Ao lado de Friedrich Nietzsche (1844-1900) e Martin Heidegger (1889-1976), Arthur Schopenhauer (1723-1790) compõe a trindade nada santa da filosofia contemporânea. A obra de Schopenhauer talvez seja o ponto de interseção entre o pensamento nietzschiano e o de Heidegger. Ainda que grande parte de sua produção se comunique diretamente com a de Nietzsche e Heidegger, Schopenhauer tem uma maneira absolutamente original de ver a vida e o homem, sem todo o niilismo de Nietzsche — e alguém teria? — e tampouco a visão o seu tanto poética do colega de Messkirch. Os três tiveram trajetórias parecidas: Schopenhauer nasceu em um país com tradição em estimular e fomentar a educação formal, como é o caso da Alemanha dos outros dois; era igualmente um obcecado com o trabalho, primeiro como homem de negócios, carreira da qual acabou por abdicar, graças a uma herança paterna, e depois assumindo sua vocação acadêmica. Os irmãos Ethan e Joel Coen parecem seguidores cada vez mais convictos de Schopenhauer, e “Fargo — Uma Comédia de Erros”, sua “A Quadrúplice Raiz do Princípio de Razão”.
O homem não sabe querer, pois ao querer já espalha destruição por todo lado, e, portanto, há que se negar toda vontade, mesmo (ou em especial) as que, aparentemente, possam induzir a supostas boas intenções. Com Arthur Schopenhauer como mentor, elaboramos uma listinha daquelas, com seis filmes que tomam o conjunto de ensinamentos do mestre por guia. Homem nenhum nasceu para viver sozinho. Será mesmo? Baseado em uma história real acontecida em Minnesota em 1987, “Fargo”, despretensiosamente, também discorre sobre os quatro componentes do que há de menos parcial no homem, o princípio da identidade; o da não contradição; o do terceiro excluído; e o da casualidade.

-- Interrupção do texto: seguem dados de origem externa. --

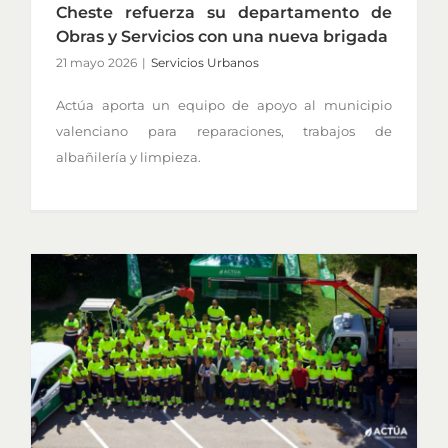
Cheste refuerza su departamento de
Obras y Servicios con una nueva brigada
21 mayo 2026
|
Servicios Urbanos
Actúa aporta un equipo de apoyo al municipio
valenciano para reparaciones, trabajos de
albañilería y limpieza.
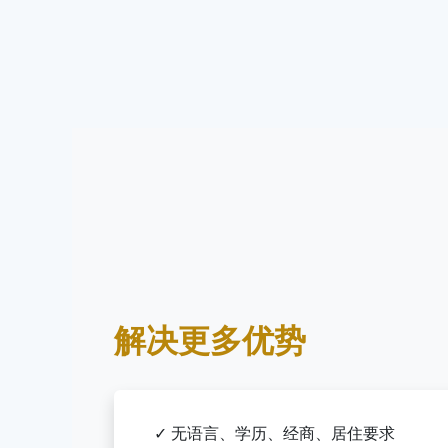
解决更多优势
✓ 无语言、学历、经商、居住要求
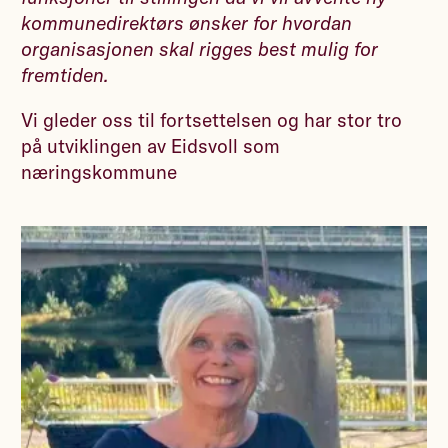
kommunedirektørs ønsker for hvordan
organisasjonen skal rigges best mulig for
fremtiden.
Vi gleder oss til fortsettelsen og har stor tro
på utviklingen av Eidsvoll som
næringskommune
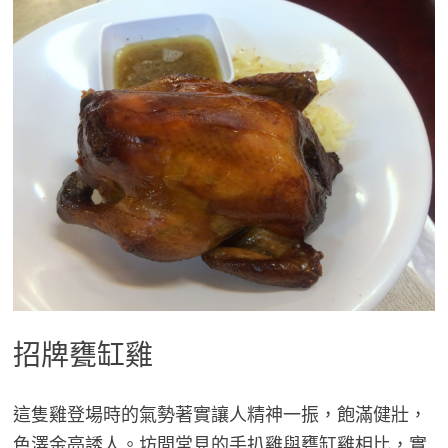
招牌甕缸雞
這隻雞登場時的氣勢著實讓人精神一振，飽滿健壯，
色澤金亮誘人。坊間常見的手扒雞與甕缸雞相比，實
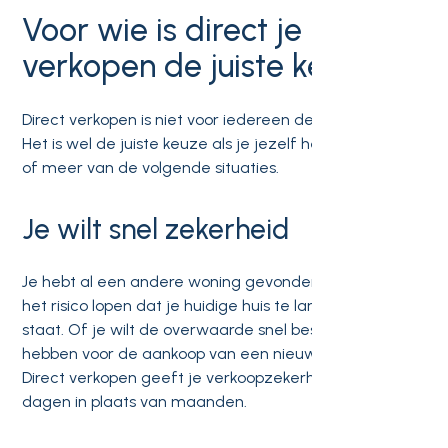
Voor wie is direct je huis
verkopen de juiste keuze?
Direct verkopen is niet voor iedereen de beste optie.
Het is wel de juiste keuze als je jezelf herkent in een
of meer van de volgende situaties.
Je wilt snel zekerheid
Je hebt al een andere woning gevonden en wilt niet
het risico lopen dat je huidige huis te lang te koop
staat. Of je wilt de overwaarde snel beschikbaar
hebben voor de aankoop van een nieuwe woning.
Direct verkopen geeft je verkoopzekerheid binnen
dagen in plaats van maanden.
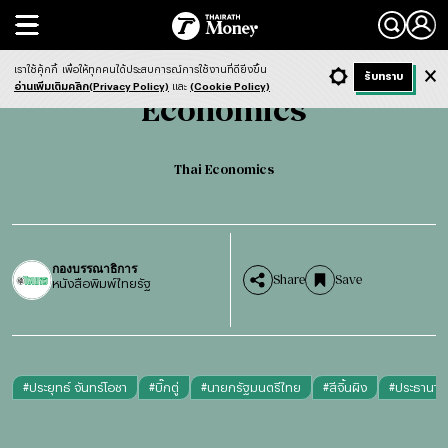
Search
Economics
Thai Economics
เราใช้คุ้กกี้
เพื่อให้ทุกคนได้ประสบการณ์การใช้งานที่ดียิ่งขึ้น
+ ก
- ก
รับทราบ
Light
Dark
ฟังข่าว
อ่านเพิ่มเติมคลิก(Privacy Policy)
และ
(Cookie Policy)
Economics
Thai Economics
กองบรรณาธิการ
Share
Save
หนังสือพิมพ์ไทยรัฐ
#
ประยุทธ์ จันทร์โอชา
#
บิ๊กตู่
#
นายกรัฐมนตรีไทย
#
สีจิ้นผิง
#
ประธานาธิ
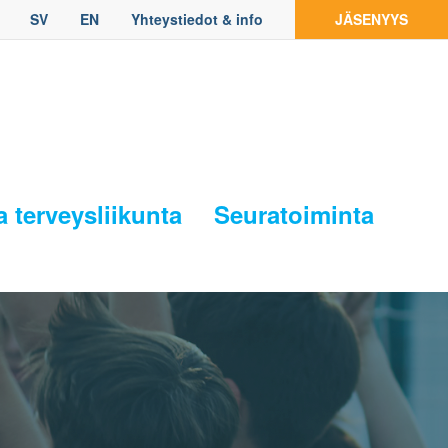
SV
EN
Yhteystiedot & info
JÄSENYYS
a terveysliikunta
Seuratoiminta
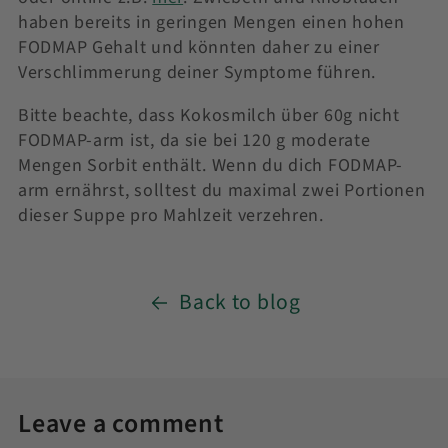
haben bereits in geringen Mengen einen hohen
FODMAP Gehalt und könnten daher zu einer
Verschlimmerung deiner Symptome führen.
Bitte beachte, dass Kokosmilch über 60g nicht
FODMAP-arm ist, da sie bei 120 g moderate
Mengen Sorbit enthält. Wenn du dich FODMAP-
arm ernährst, solltest du maximal zwei Portionen
dieser Suppe pro Mahlzeit verzehren.
Back to blog
Leave a comment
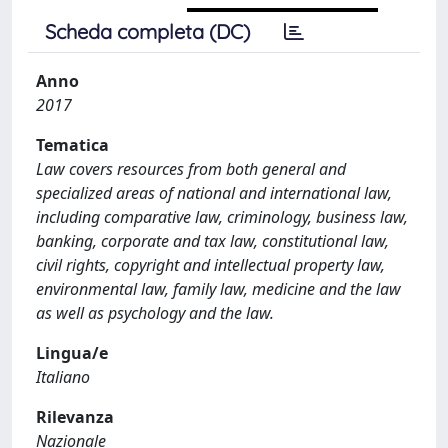
Scheda completa (DC)
Anno
2017
Tematica
Law covers resources from both general and
specialized areas of national and international law,
including comparative law, criminology, business law,
banking, corporate and tax law, constitutional law,
civil rights, copyright and intellectual property law,
environmental law, family law, medicine and the law
as well as psychology and the law.
Lingua/e
Italiano
Rilevanza
Nazionale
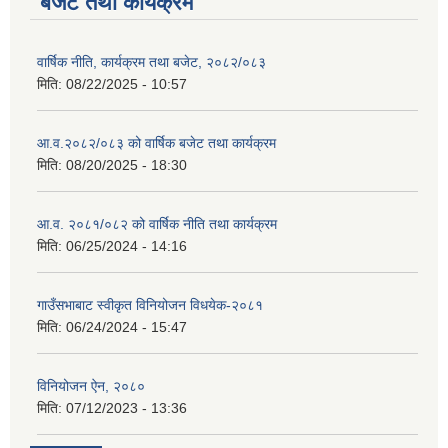
बजेट तथा कार्यक्रम
वार्षिक नीति, कार्यक्रम तथा बजेट, २०८२/०८३
मिति:
08/22/2025 - 10:57
आ.व.२०८२/०८३ को वार्षिक बजेट तथा कार्यक्रम
मिति:
08/20/2025 - 18:30
आ.व. २०८१/०८२ को वार्षिक नीति तथा कार्यक्रम
मिति:
06/25/2024 - 14:16
गाउँसभाबाट स्वीकृत विनियोजन विधयेक-२०८१
मिति:
06/24/2024 - 15:47
विनियोजन ऐन, २०८०
मिति:
07/12/2023 - 13:36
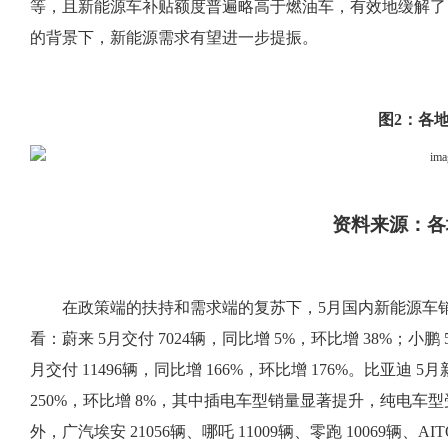
等，且新能源车补贴额度普遍略高于燃油车，有效地缓解了 
的背景下，新能源需求有望进一步提振。
图
2：各
资料来源：各
在政策端的扶持和需求端的复苏下，
5月国内新能源车销
看：蔚来 5月交付 7024辆，同比增 5%，环比增 38%；小鹏 5
月交付 11496辆，同比增 166%，环比增 176%。比亚迪
250%，环比增 8%，其中插电车型销量显著提升，纯电
外，广汽埃安 21056辆、哪吒 11009辆、零跑 10069辆、A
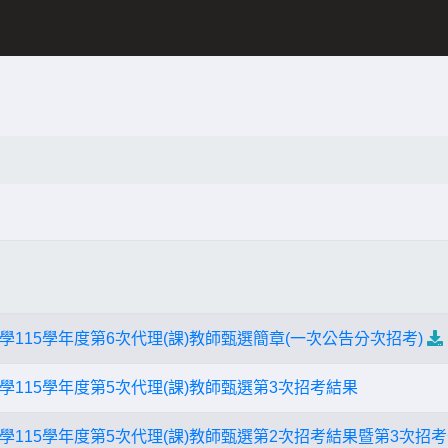
115學年度第6次代理(課)教師甄選簡章(一次公告分次招考)
115學年度第5次代理(課)教師甄選第3次招考結果
學115學年度第5次代理(課)教師甄選第2次招考結果暨第3次招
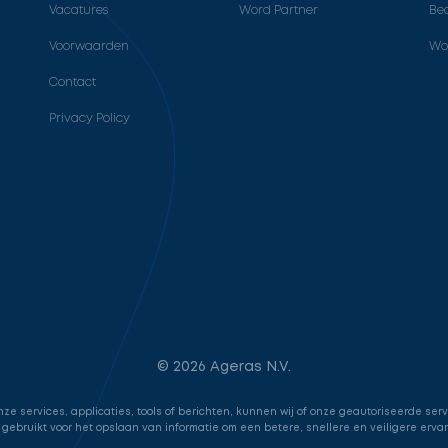
Vacatures
Word Partner
Bed
Voorwaarden
Wo
Contact
Privacy Policy
© 2026 Ageras N.V.
e services, applicaties, tools of berichten, kunnen wij of onze geautoriseerde ser
 gebruikt voor het opslaan van informatie om een betere, snellere en veiligere erva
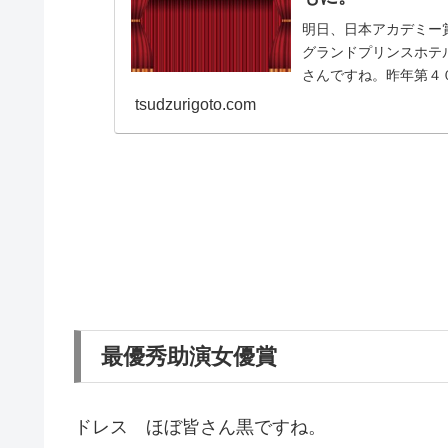
明日、日本アカデミー
グランドプリンスホテ
さんですね。昨年第
ラ」最優秀監督賞 
tsudzurigoto.com
最優秀助演女優賞
ドレス ほぼ皆さん黒ですね。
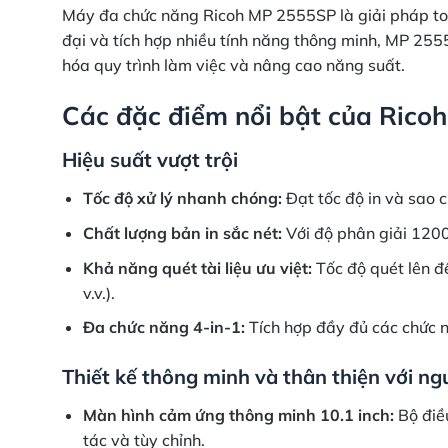
Máy đa chức năng Ricoh MP 2555SP là giải pháp toàn
đại và tích hợp nhiều tính năng thông minh, MP 255
hóa quy trình làm việc và nâng cao năng suất.
Các đặc điểm nổi bật của Rico
Hiệu suất vượt trội
Tốc độ xử lý nhanh chóng:
Đạt tốc độ in và sao c
Chất lượng bản in sắc nét:
Với độ phân giải 1200
Khả năng quét tài liệu ưu việt:
Tốc độ quét lên đ
v.v.).
Đa chức năng 4-in-1:
Tích hợp đầy đủ các chức n
Thiết kế thông minh và thân thiện với ng
Màn hình cảm ứng thông minh 10.1 inch:
Bộ điều
tác và tùy chỉnh.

Os diretores-roteiristas situam seu filme num cenário de profunda desolação, cercado por neve, onde Jerry Lundegaard, o vendedor de carros interpretado por William H. Macy, comparece a uma reunião com dois criminosos num diner meio sombrio. Jerry, cujo sogro, Wade Gustafson, é o dono da concessionária onde ele trabalha, conduz o esquema, sem saber que seu plano mais ousado vai soçobrar miseravelmente não muito tempo depois e, pior, que já está na mira de Marge Gunderson, uma policial famosa nas redondezas por ser durona, já está no seu encalço. Frances McDormand faz por merecer o primeiro dos três Oscars de Melhor Atriz por sua interpretação de Gunderson e os irmãos Coen levaram para casa a estatueta de Melhor Roteiro Original. Enquanto o público quebrava a cabeça tentando prever como essa joia do cinema recente — sobre a qual é tão difícil falar sem que se estrague a surpresa — chegaria ao fim.